Personal information
- Born: January 12, 1934 Austin, Minnesota, U.S.
- Died: October 13, 2023 (aged 89) Colorado Springs, Colorado, U.S.
- Listed height: 6 ft 9 in (2.06 m)
- Listed weight: 225 lb (102 kg)

Career information
- High school: Austin (Austin, Minnesota)
- College: Colorado (1951–1955)
- NBA draft: 1955: 4th round, 23rd overall pick
- Drafted by: St. Louis Hawks
- Position: Forward
- Number: 22

Career history
- 1955: Luckett-Nix Clippers
- 1955–1960: Phillips 66ers

Career highlights
- 2x First-team All-Big Seven (1954, 1955); 4x AAU All-American (1955, 1956, 1958, 1959); No. 22 retired by Colorado Buffaloes;
- Stats at Basketball Reference

= Burdette Haldorson =

American basketball player (1934–2023)

Burdette Eliele "Burdie" Haldorson (January 12, 1934 – October 13, 2023) was an American basketball player who competed in the 1956 Summer Olympics and in the 1960 Summer Olympics. Haldorson played college basketball for the Colorado Buffaloes.

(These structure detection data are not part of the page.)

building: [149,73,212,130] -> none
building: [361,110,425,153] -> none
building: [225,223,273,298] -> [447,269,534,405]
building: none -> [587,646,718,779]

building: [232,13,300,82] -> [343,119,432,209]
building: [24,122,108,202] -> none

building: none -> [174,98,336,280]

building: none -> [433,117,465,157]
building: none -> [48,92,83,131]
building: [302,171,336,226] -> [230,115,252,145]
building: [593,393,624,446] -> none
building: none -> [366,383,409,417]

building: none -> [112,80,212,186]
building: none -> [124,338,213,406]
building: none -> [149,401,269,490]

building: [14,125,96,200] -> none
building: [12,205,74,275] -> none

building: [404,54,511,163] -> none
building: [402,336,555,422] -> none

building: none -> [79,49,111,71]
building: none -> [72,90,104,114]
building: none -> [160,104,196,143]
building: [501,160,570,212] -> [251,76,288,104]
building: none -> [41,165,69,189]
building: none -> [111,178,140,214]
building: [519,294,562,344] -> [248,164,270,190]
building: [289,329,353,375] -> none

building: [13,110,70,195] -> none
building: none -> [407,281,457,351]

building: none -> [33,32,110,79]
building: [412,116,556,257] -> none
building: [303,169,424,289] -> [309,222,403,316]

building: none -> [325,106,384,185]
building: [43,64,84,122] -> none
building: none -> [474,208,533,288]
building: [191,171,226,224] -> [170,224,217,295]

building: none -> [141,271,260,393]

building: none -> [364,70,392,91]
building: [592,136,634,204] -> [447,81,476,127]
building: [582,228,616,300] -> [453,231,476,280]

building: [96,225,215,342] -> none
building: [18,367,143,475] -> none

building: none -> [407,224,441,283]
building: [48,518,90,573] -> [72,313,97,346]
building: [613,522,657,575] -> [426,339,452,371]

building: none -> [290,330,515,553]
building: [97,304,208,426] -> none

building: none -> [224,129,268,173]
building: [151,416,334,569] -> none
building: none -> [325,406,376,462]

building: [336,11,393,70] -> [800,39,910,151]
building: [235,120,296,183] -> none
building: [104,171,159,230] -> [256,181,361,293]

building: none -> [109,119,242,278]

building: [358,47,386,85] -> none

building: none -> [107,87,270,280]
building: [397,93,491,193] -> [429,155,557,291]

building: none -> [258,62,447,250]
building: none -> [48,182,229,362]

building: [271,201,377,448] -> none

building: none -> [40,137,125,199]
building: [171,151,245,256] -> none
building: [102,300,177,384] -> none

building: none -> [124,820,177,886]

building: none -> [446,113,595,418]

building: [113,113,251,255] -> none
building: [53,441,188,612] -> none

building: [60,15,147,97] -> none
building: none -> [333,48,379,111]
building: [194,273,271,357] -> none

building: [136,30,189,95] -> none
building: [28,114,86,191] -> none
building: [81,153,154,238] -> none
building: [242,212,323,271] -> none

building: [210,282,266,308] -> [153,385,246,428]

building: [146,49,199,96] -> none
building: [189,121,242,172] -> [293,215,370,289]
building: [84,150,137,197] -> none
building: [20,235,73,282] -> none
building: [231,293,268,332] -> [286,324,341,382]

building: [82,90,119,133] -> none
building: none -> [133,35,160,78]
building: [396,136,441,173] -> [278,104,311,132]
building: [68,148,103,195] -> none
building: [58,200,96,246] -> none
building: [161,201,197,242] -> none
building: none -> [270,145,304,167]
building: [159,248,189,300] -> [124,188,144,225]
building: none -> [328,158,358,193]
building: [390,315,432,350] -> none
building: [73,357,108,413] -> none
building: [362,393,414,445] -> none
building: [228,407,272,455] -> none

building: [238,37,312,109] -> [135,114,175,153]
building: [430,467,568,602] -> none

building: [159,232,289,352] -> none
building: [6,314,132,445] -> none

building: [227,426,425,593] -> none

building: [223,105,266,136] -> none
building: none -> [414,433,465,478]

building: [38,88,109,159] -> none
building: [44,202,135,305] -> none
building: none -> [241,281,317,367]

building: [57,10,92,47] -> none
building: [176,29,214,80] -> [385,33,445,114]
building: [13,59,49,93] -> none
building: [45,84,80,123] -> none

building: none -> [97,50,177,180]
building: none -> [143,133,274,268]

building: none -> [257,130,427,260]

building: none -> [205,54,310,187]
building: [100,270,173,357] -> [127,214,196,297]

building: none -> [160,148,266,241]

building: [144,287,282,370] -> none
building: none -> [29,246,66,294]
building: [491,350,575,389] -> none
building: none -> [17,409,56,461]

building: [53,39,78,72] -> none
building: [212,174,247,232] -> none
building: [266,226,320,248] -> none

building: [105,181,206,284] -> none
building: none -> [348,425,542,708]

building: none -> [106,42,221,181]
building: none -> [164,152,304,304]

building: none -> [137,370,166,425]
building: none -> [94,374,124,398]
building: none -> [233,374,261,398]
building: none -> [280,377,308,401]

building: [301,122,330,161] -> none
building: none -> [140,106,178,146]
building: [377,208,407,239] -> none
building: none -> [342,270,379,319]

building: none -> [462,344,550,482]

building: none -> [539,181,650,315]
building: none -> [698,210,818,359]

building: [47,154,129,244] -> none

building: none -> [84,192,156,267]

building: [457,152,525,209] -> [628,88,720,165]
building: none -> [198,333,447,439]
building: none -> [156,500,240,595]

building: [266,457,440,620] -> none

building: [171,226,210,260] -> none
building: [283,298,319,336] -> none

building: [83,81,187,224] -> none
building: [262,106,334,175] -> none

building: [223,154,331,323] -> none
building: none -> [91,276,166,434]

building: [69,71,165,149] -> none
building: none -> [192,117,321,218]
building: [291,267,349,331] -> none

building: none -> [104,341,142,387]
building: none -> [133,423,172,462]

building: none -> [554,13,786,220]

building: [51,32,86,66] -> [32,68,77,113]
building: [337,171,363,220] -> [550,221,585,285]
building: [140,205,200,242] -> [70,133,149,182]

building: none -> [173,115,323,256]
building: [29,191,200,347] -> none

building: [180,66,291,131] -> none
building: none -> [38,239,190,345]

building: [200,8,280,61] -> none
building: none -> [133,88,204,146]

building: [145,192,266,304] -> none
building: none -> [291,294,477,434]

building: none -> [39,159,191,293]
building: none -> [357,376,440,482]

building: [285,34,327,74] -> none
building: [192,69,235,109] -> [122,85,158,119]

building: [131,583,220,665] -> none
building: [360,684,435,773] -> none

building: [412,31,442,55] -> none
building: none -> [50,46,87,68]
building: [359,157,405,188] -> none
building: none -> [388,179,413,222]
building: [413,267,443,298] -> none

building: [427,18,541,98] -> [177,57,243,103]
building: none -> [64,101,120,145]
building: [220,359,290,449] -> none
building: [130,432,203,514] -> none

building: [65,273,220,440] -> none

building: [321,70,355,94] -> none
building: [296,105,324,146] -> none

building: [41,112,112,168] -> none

Haldorson was part of the American basketball team that won the gold medal in 1956. He never played professionally, but was a member of the AAU Phillips 66ers for a number of years.

Four years later, in 1960, he won his second gold medal as part of the American team. He was inducted into the Pac-12 Basketball Hall of Honor during the 2012 Pac-12 Conference men's basketball tournament, March 10, 2012.

Haldorson died in Colorado Springs on October 13, 2023, at the age of 89.